Techniques for Asset Generation:
- Generating Secondary Assets from a Primary One
By providing GPT-4o with an existing mascot or character image, Chris can generate an “infinite number of secondary assets” for various uses like loading screens or empty states [00:49:28]. Examples include:
- Adding wired glasses and placing the mascot in front of a laptop [00:49:37].
- Changing the background color to purple and making the mascot appear to float [00:49:51].
- Adding specific objects like a coffee cup or books under a tree [00:49:58].
- Modifying specific features, such as removing legs or making a dog look like a specific pet by feeding in its image [00:50:14] [00:50:17].
- Adding “Delight” and Humanizing Apps AI-generated assets can add a crucial “dimension” to apps, allowing for cool empty states and illustrations [00:51:40]. This helps “humanize” the app, making it more appealing and relatable to users [00:52:16].
- Brainstorming Mascots and Logos Chris also uses AI to brainstorm ideas for mascots or logos. For his meeting transcription tool, he asked for mascot ideas for an app that “lives in the background,” which eventually led to the concept of a ghost [00:53:06] [00:53:24].

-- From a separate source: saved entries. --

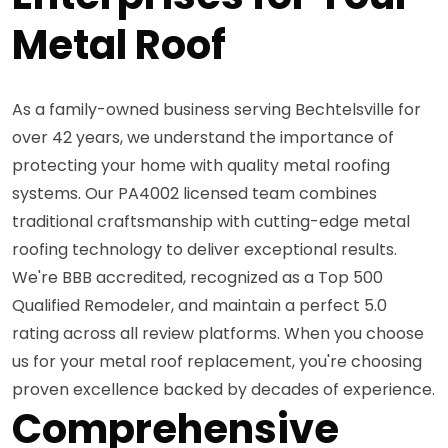
Metal Roof
As a family-owned business serving Bechtelsville for
over 42 years, we understand the importance of
protecting your home with quality metal roofing
systems. Our PA4002 licensed team combines
traditional craftsmanship with cutting-edge metal
roofing technology to deliver exceptional results.
We're BBB accredited, recognized as a Top 500
Qualified Remodeler, and maintain a perfect 5.0
rating across all review platforms. When you choose
us for your metal roof replacement, you're choosing
proven excellence backed by decades of experience.
Comprehensive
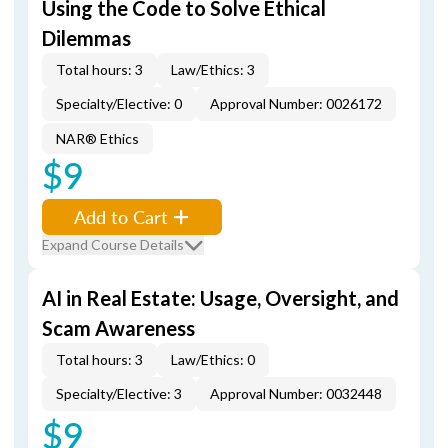
Using the Code to Solve Ethical
Dilemmas
Total hours: 3
Law/Ethics: 3
Specialty/Elective: 0
Approval Number: 0026172
NAR® Ethics
$9
Add to Cart
Expand Course Details
AI in Real Estate: Usage, Oversight, and
Scam Awareness
Total hours: 3
Law/Ethics: 0
Specialty/Elective: 3
Approval Number: 0032448
$9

Challenges in Asset Generation:
- Specificity in Prompts While powerful, AI asset generation often requires very specific prompts. For example, when trying to remove a mouth from a dog illustration, the AI also removed the nose, demonstrating the need for precise instructions [00:50:56] [00:51:02].
- Success Rate Chris estimates the AI gets it right about 60-70% of the time, which he still considers worthwhile due to the time saved [00:51:12] [00:51:14].
Generating Realistic Mock Data
AI tools can also be used to generate realistic mock data for testing and demonstrations [00:31:16]. Instead of generic data, Chris prompted the AI to create mock transactions for a 28-year-old male in Dallas, including real restaurants, which made the demo much more compelling [00:31:41]. This technique helps potential users envision themselves using the app [00:33:01].
“It’s not even just for you. So what you can do is you can come up with an idea for a startup, use cursor to build it, use some of this mock data, rec, you know, compile, build, record a video now with that data that’s way more interesting, post it on X, see if people actually want the app.” [00:32:24]
Overall Impact
Chris believes that AI tools will lead to “a lot more beautiful apps” [00:51:51] and encourage developers to go beyond bare-bones designs [00:51:58]. He encourages developers to embrace AI tooling as it is inevitable and will be crucial for thriving in the coming decade [00:54:23] [00:54:26]. He suggests non-developers use AI as a learning tool, perhaps with more guided tools like Replit or Lovable, to build foundational programming skills before diving into more “dangerous” tools like Cursor [00:54:42] [00:55:00].